■ **YOUR GOAL**: Return the records line for line and unchanged. Begin with their first line and end with the line that contains "10/12 Entertainment Offers", including both of those lines.

■ **GIVEN RECORDS**:
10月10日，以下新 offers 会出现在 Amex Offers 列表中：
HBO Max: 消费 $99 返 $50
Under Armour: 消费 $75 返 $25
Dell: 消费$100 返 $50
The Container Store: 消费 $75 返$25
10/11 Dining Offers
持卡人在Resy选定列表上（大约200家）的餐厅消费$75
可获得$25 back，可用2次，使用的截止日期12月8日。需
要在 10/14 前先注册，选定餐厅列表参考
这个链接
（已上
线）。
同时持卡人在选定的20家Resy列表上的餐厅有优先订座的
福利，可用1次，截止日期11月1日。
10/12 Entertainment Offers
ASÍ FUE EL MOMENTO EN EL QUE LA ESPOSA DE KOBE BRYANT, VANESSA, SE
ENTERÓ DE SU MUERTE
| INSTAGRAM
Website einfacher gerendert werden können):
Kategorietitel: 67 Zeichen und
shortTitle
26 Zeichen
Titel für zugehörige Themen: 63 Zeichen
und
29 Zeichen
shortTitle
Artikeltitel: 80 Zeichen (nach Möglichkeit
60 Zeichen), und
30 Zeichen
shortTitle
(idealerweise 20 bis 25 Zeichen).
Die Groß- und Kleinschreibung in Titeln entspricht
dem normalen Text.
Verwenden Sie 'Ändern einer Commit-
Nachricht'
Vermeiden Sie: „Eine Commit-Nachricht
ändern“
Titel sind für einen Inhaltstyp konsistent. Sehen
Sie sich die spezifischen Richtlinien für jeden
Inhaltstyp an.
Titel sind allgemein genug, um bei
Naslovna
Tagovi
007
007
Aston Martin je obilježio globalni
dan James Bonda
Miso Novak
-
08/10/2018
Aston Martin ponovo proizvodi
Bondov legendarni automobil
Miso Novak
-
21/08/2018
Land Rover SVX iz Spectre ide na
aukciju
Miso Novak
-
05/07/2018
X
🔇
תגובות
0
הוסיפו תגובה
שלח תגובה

■ **YOUR RESPONSE**:
10月10日，以下新 offers 会出现在 Amex Offers 列表中：
HBO Max: 消费 $99 返 $50
Under Armour: 消费 $75 返 $25
Dell: 消费$100 返 $50
The Container Store: 消费 $75 返$25
10/11 Dining Offers
持卡人在Resy选定列表上（大约200家）的餐厅消费$75
可获得$25 back，可用2次，使用的截止日期12月8日。需
要在 10/14 前先注册，选定餐厅列表参考
这个链接
（已上
线）。
同时持卡人在选定的20家Resy列表上的餐厅有优先订座的
福利，可用1次，截止日期11月1日。
10/12 Entertainment Offers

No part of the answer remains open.